Table 6 The cross-validation results achieved by the iEnhancer-DCLA on identifying enhancers
Table 7 The cross-validation results achieved by the iEnhancer-DCLA on identifying enhancers strength

Performance comparison with existing methods

The identification of enhancers and their strength is a complex and important problem. Generally speaking, training different datasets will get different prediction results. In order to objectively evaluate the prediction performance of our model, we select the same evaluation indicators. These methods and our method use the same dataset training and independent test dataset testing. As shown in Table 8, in the first layer of the independent test dataset, our model is slightly lower than iEnhancer-ECNN in the thousandths of Sn, but superior to other methods. Sp is only lower than that of iEnhancer-EBLSTM, which is better than other models. iEnhancer -DCLA is better than other models in ACC, and MCC. In the second layer of the independent test dataset, our method is only below iEnhancer-2 L in Sp. There is a certain deviation between Sn and Sp in our model. In practical application, we prefer to confirm that they are real enhancers, so a higher Sn is acceptable. In the other three evaluation parameters, ACC and Sn values of our model increased by more than 10% and 6% respectively, and MCC increased by more than 0.2. We also retrieved the AUC values of some models for comparison. The AUC values of iEnhancer-2 L, EnhancerPred and iEnhancer-EL were 0.8062, 0.8013 and 0.8173 in the first layer, respectively. As shown in Fig. 7A, the AUC value of our model is 0.8269, which is superior to the above model. In the second layer, the AUC values of the above models for comparison are 0.6678, 0.5790, 0.6801 respectively. As shown in Fig.7B, the AUC value of iEnhancer-DCLA was 0.8226, an increase of 0.14. In summary, our proposed the iEnhancer-DCLA shows the best performance in most evaluation parameters, and can learn the features of enhancer sequences well and make good predictions.

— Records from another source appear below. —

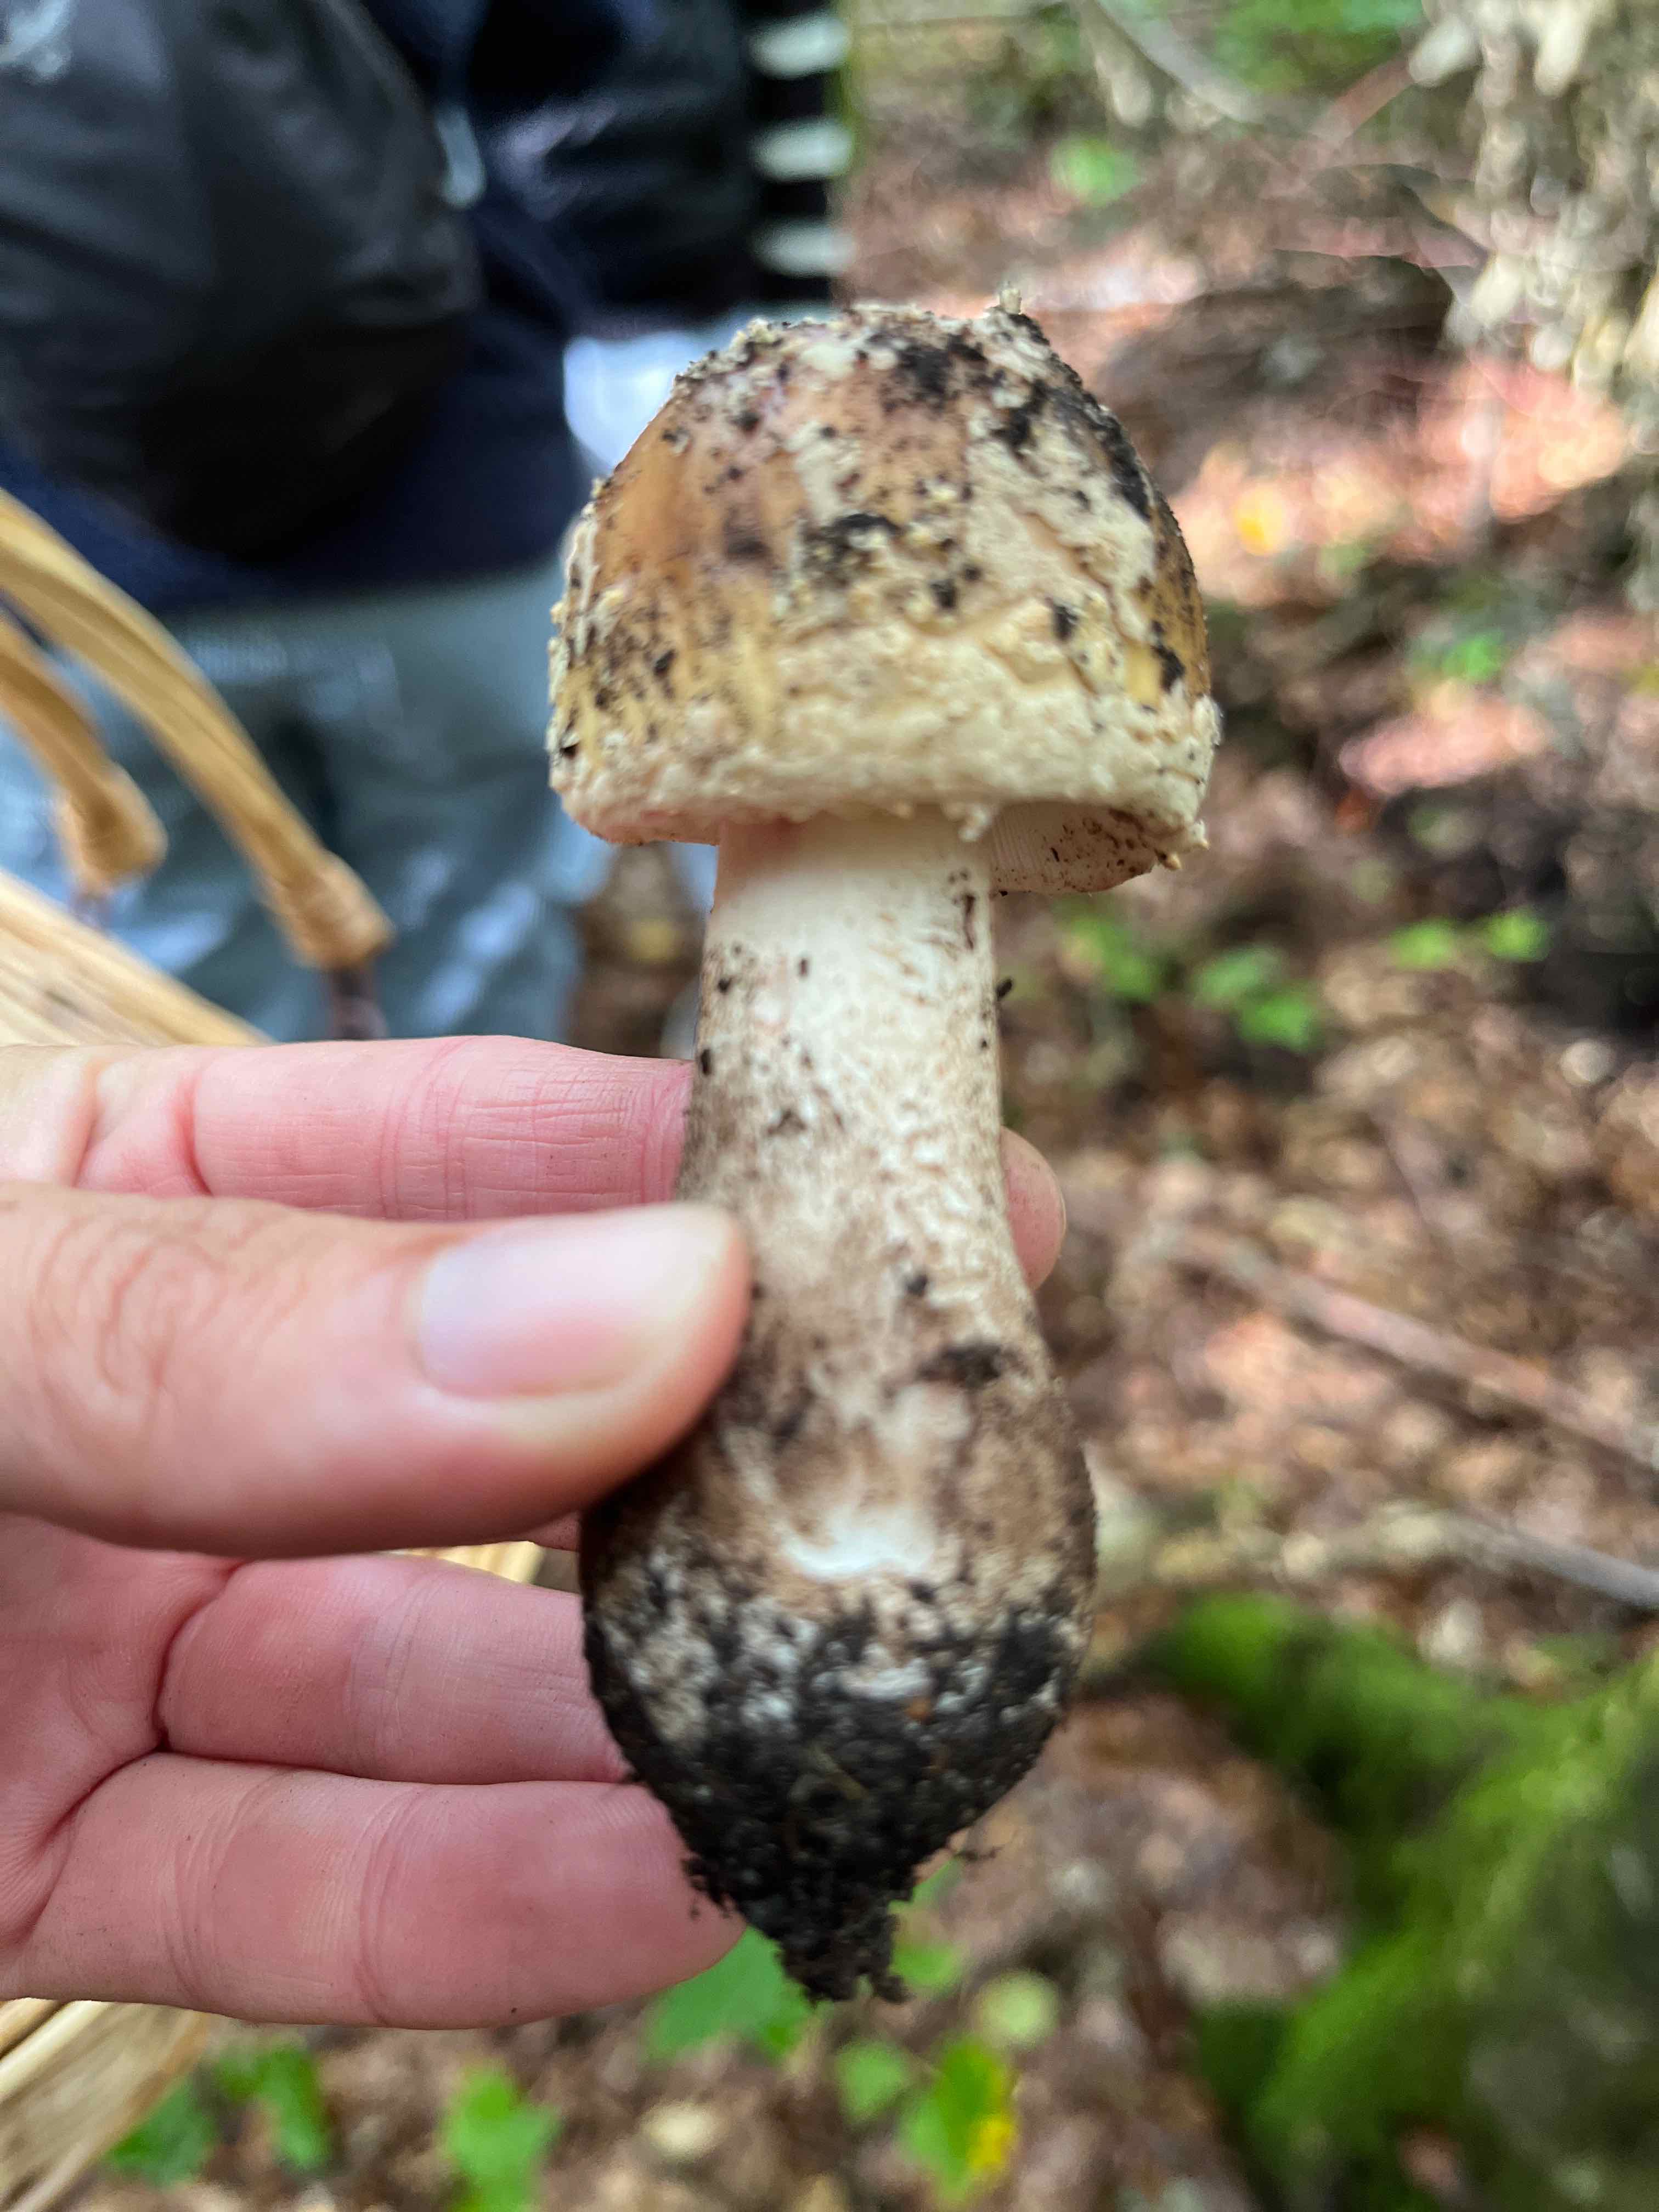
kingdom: Fungi
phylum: Basidiomycota
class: Agaricomycetes
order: Agaricales
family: Amanitaceae
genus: Amanita
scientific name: Amanita rubescens
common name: rødmende fluesvamp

Table 8 Identifying enhancers (First layer) and their strengths (Second layer) in the independent test datasets compared to other existing methods
Fig. 7
figure 7

The ROC curve for classifying in the independent test datasets: A Layer 1: (Identify Enhancers) B Layer 2: (Identify Enhancers’ Strength)

Conclusion

Enhancers are DNA sequences that increase promoter activity and thus gene transcription frequency. Identification of enhancers and their strength is of great significance for drug development and synthetic biology. In this study, we developed a new deep learning model called iEnhancer-DCLA. This model firstly combines word embedding and k-mer analysis as sequence encoding methods, and then uses CNN, Bi-LSTM and attention mechanism to extract features and complete classification tasks. We use cross-validation to select the best weights for testing. The experimental results show that word embedding can express DNA sequences well, and the proposed model performs better than other existing advanced models using the same benchmark dataset in identifying enhancers and predicting their strength. In addition, in order to further improve the prediction effect of the model, our subsequent work is mainly focused on exploring sequence coding schemes, feature extraction methods and data augmentation.